▸ **Tekst ter beoordeling**:
· · ·

Vervolgens hebben we een biesje nodig. Dit is 4 cm breed en 2 keer de lengte van de kniplijn, inclusief de naadwaarde + 1 extra cm reserve. De lengte van de kniplijn op het patroon hierboven is 13,5 cm (inclusief naadwaarde). Dit doen we maal 2 (=27) plus 1 cm reserve = 28 cm. Ik knipte dus een biesje van 28 op 4 cm. Dit knipte ik recht van draad. Eventueel mag dit ook schuin van draad worden geknipt. Je kunt dus zelfs gewoon gekochte biais gebruiken.
De bies strijk je dubbel en de randjes strijk je dan nog eens naar het midden, zodat de bies dus in 4 wordt gevouwen. Je ingeknipte mouw leg je open zodat je hulpstiksel een rechte lijn vormt. Deze lijn leg je langs de vouw van de bies, aan de goede kant van de stof, dus rechts op rechts.

· · ·

▸ **Brongegevens**:
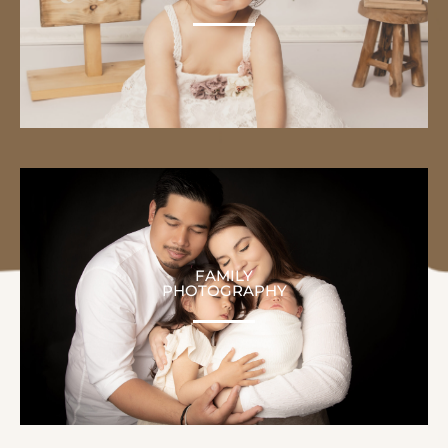
FAMILY
PHOTOGRAPHY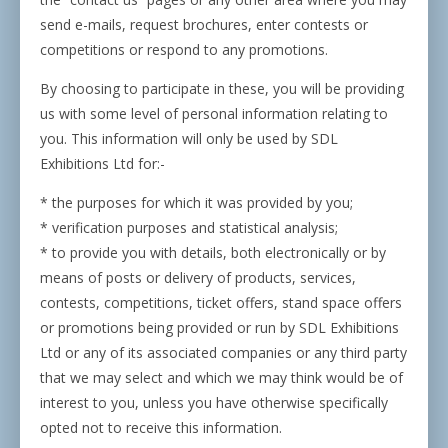
send e-mails, request brochures, enter contests or
competitions or respond to any promotions.
By choosing to participate in these, you will be providing
us with some level of personal information relating to
you. This information will only be used by SDL
Exhibitions Ltd for:-
* the purposes for which it was provided by you;
* verification purposes and statistical analysis;
* to provide you with details, both electronically or by
means of posts or delivery of products, services,
contests, competitions, ticket offers, stand space offers
or promotions being provided or run by SDL Exhibitions
Ltd or any of its associated companies or any third party
that we may select and which we may think would be of
interest to you, unless you have otherwise specifically
opted not to receive this information.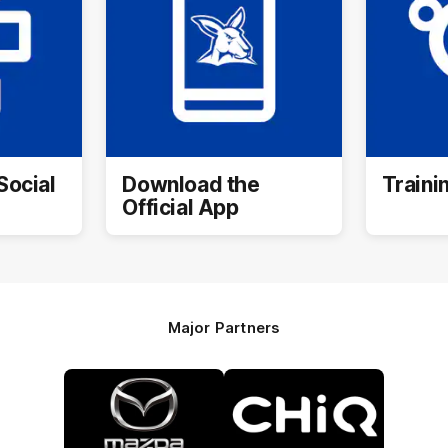
Social
Download the
Traini
Official App
Major Partners
Logo
Logo
of
of
partner
partner
Mazda
CHiQ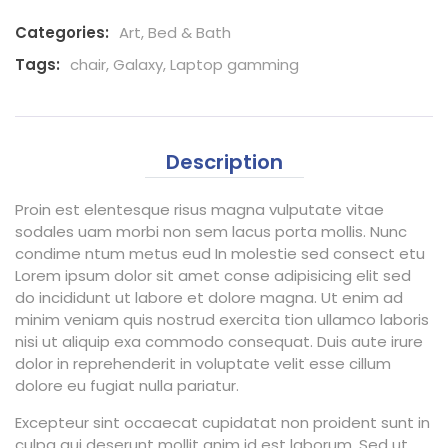
Categories:
Art
,
Bed & Bath
Tags:
chair
,
Galaxy
,
Laptop gamming
Description
Proin est elentesque risus magna vulputate vitae
sodales uam morbi non sem lacus porta mollis. Nunc
condime ntum metus eud In molestie sed consect etu
Lorem ipsum dolor sit amet conse adipisicing elit sed
do incididunt ut labore et dolore magna. Ut enim ad
minim veniam quis nostrud exercita tion ullamco laboris
nisi ut aliquip exa commodo consequat. Duis aute irure
dolor in reprehenderit in voluptate velit esse cillum
dolore eu fugiat nulla pariatur.
Excepteur sint occaecat cupidatat non proident sunt in
culpa qui deserunt mollit anim id est laborum. Sed ut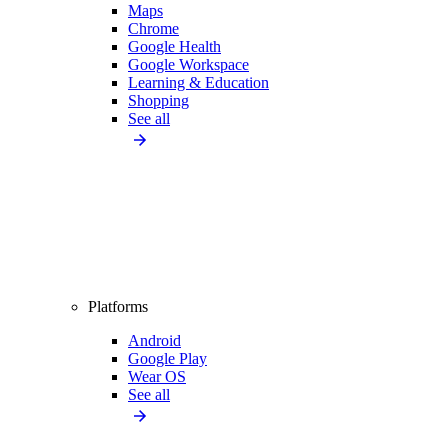
Maps
Chrome
Google Health
Google Workspace
Learning & Education
Shopping
See all
Platforms
Android
Google Play
Wear OS
See all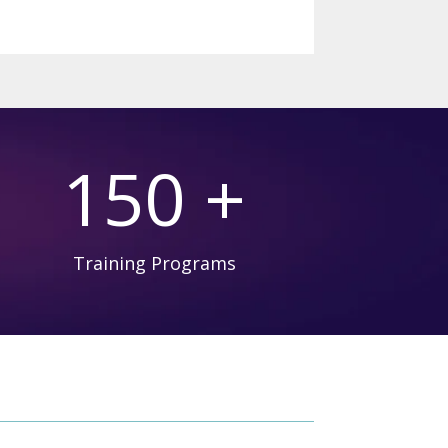
150 +
Training Programs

· · ·

▸ **Opdracht**:
Zet de naai-uitleg over het biesje langs de ingeknipte mouw voort, te beginnen na de laatste zin die er staat.

▸ **Geschreven antwoord**:
Je stikt dus volgens de biaismethode in de vouw en net langs het hulpstiksel. Op de foto onderaan rechts zie je de achterkant. Als je aan het midden komt, stop je met je naald in de stof en legt alle stof die in de weg ligt naar de andere kant (en dit is de reden waarom ik minder van deze methode hou).
Vervolgens vouw je de bies dicht en naar achter en stikt door. Ook hier stik ik met de goede kant van de stof naar boven, voor een mooie afwerking.
Als laatste vouw je het biesje dubbel aan de binnenkant van de mouw en je zet het bovenste hoekje met een schuin stikseltje vast.
Het biesje dat aan de bovenkant van het hemd zit, wordt tegen de mouw zelf gevouwen en kan je eventueel met een stiksel tegen de rand vastzetten vooraleer je de manchet aan zet.
En zo ziet een afgewerkte mouw er uit.
Op de wijdte van de mouw zit een klein verschil naargelang je kiest voor een klassiek split of een omboord split. De bies bij een klassiek split maakt de mouw iets wijder. Meet dus de wijdte na vooraleer je de manchetten knipt. Je hebt 2 opties: ofwel pas je de wijdte van de manchetten een beetje aan, ofwel behoud je de wijdte van de manchetten, maar pas je de diepte aan van de plooitjes die in je mouwrand zitten.
Succes!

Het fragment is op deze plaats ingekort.